Les fortes pluies de la semaine dernière dans certaines régions productrices de cacao de Côte d’Ivoire ont provoqué la propagation de maladies végétales, ont déclaré les agriculteurs, ce qui suscite des inquiétudes pour le stade précoce de la principale récolte d’octobre à mars.

La Côte d’Ivoire, premier producteur mondial de cacao, est dans sa saison des pluies qui s’étend d’avril à mi-novembre.

Dans les régions du sud et du littoral, les agriculteurs ont dit craindre que trop de précipitations ce mois-ci les empêchent de sécher correctement les fèves et réduisent la récolte.

Dans la région d’Abengourou, connue pour la bonne qualité de ses haricots, les agriculteurs ont déclaré que la maladie des gousses noires se propageait dans les plantations en raison de l’excès d’humidité. Mais il est trop tôt pour être pessimiste quant à la récolte, ont-ils ajouté.

« Beaucoup de gousses noircissent à cause de la maladie de la gousse noire », a déclaré Emmanuel Kassi, qui exploite une ferme dans la banlieue d’Abengourou, où 46,2 millimètres (mm) de pluie sont tombés la semaine dernière, soit 22,5 mm de plus que la moyenne sur cinq ans.

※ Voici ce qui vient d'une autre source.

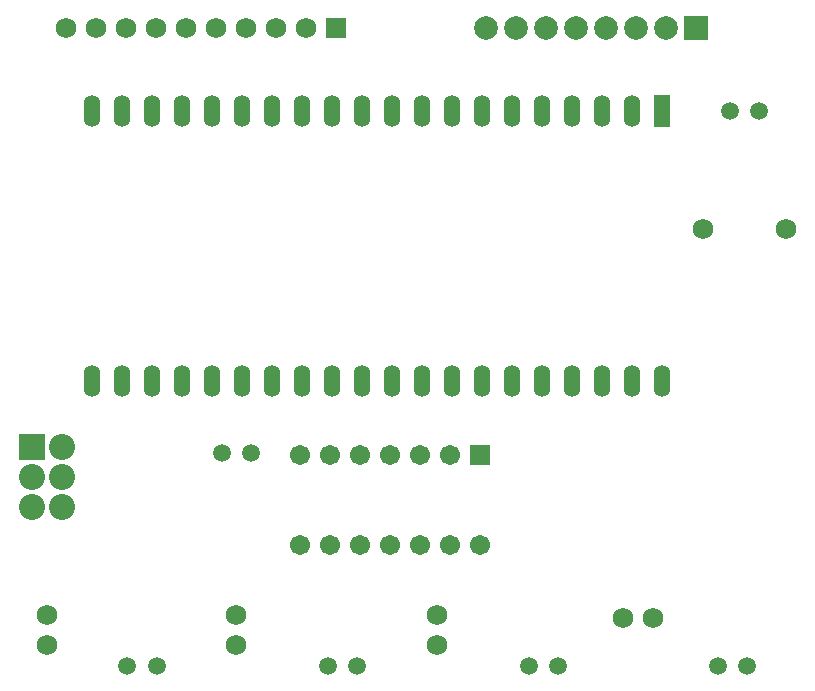
<source format=gts>
G04 Layer_Color=20142*
%FSLAX25Y25*%
%MOIN*%
G70*
G01*
G75*
%ADD28C,0.08674*%
%ADD29R,0.08674X0.08674*%
%ADD30R,0.06706X0.06706*%
%ADD31C,0.06706*%
%ADD32C,0.05918*%
%ADD33C,0.06800*%
%ADD34C,0.07887*%
%ADD35R,0.07887X0.07887*%
%ADD36O,0.05524X0.10642*%
%ADD37R,0.05524X0.10642*%
%ADD38R,0.06902X0.06902*%
%ADD39C,0.06902*%
D28*
X83740Y194724D02*
D03*
X73740D02*
D03*
X83740Y204724D02*
D03*
X73740D02*
D03*
X83740Y214724D02*
D03*
D29*
X73740D02*
D03*
D30*
X222913Y211850D02*
D03*
D31*
X212913D02*
D03*
X202913D02*
D03*
X192913D02*
D03*
X182913D02*
D03*
X172913D02*
D03*
X162913D02*
D03*
X222913Y181850D02*
D03*
X212913D02*
D03*
X202913D02*
D03*
X192913D02*
D03*
X182913D02*
D03*
X172913D02*
D03*
X162913D02*
D03*
D32*
X312008Y141732D02*
D03*
X302165D02*
D03*
X182087D02*
D03*
X172244D02*
D03*
X306102Y326772D02*
D03*
X315945D02*
D03*
X146654Y212598D02*
D03*
X136811D02*
D03*
X115157Y141732D02*
D03*
X105315D02*
D03*
X249016D02*
D03*
X239173D02*
D03*
D33*
X280591Y157480D02*
D03*
X270591D02*
D03*
X208661Y148543D02*
D03*
Y158543D02*
D03*
X141732Y148543D02*
D03*
Y158543D02*
D03*
X297244Y287402D02*
D03*
X324803D02*
D03*
X78740Y148543D02*
D03*
Y158543D02*
D03*
D34*
X224843Y354331D02*
D03*
X234843D02*
D03*
X244843D02*
D03*
X254843D02*
D03*
X264843D02*
D03*
X274843D02*
D03*
X284843D02*
D03*
D35*
X294843D02*
D03*
D36*
X93465Y236772D02*
D03*
X103465D02*
D03*
X113465D02*
D03*
X123465D02*
D03*
X133465D02*
D03*
X143465D02*
D03*
X153465D02*
D03*
X163465D02*
D03*
X173465D02*
D03*
X183465D02*
D03*
X193465D02*
D03*
X203465D02*
D03*
X213465D02*
D03*
X223465D02*
D03*
X233465D02*
D03*
X243465D02*
D03*
X253465D02*
D03*
X263465D02*
D03*
X273465D02*
D03*
X283465D02*
D03*
X93465Y326772D02*
D03*
X103465D02*
D03*
X113465D02*
D03*
X123465D02*
D03*
X133465D02*
D03*
X143465D02*
D03*
X153465D02*
D03*
X163465D02*
D03*
X173465D02*
D03*
X183465D02*
D03*
X193465D02*
D03*
X203465D02*
D03*
X213465D02*
D03*
X223465D02*
D03*
X233465D02*
D03*
X243465D02*
D03*
X253465D02*
D03*
X263465D02*
D03*
X273465D02*
D03*
D37*
X283465D02*
D03*
D38*
X174921Y354331D02*
D03*
D39*
X164921D02*
D03*
X154921D02*
D03*
X144921D02*
D03*
X134921D02*
D03*
X124921D02*
D03*
X114921D02*
D03*
X104921D02*
D03*
X94921D02*
D03*
X84921D02*
D03*
M02*

</source>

Des cas de la maladie fongique ont également été signalés dans les régions de Soubre et Man et dans les régions méridionales de Divo et Agboville, où les pluies ont été bien supérieures à la moyenne, mais les agriculteurs de ces régions ont déclaré que les conditions de culture y restaient adéquates.

La récolte augmentera progressivement ce mois-ci et atteindra son apogée en novembre et décembre, ont déclaré les agriculteurs.

Dans la région de Daloa, au centre-ouest du pays, les agriculteurs ont déclaré que de nombreux travailleurs étaient en train de récolter dans la brousse mais que les ventes étaient lentes.

« Il y a des stocks importants mais les achats sont timides pour le moment » a déclaré Justin NDri, qui exploite une ferme près de Daloa, où il est tombé 30,1 mm la semaine dernière, soit 0,1 mm de plus que la moyenne.

Des commentaires similaires ont été rapportés dans les régions centrales de Bongouanou et Yamoussoukro, où les pluies ont été inférieures à la moyenne.

Le gouvernement a relevé vendredi son prix garanti payé aux producteurs à 900 francs CFA par kg, contre 825 francs CFA auparavant.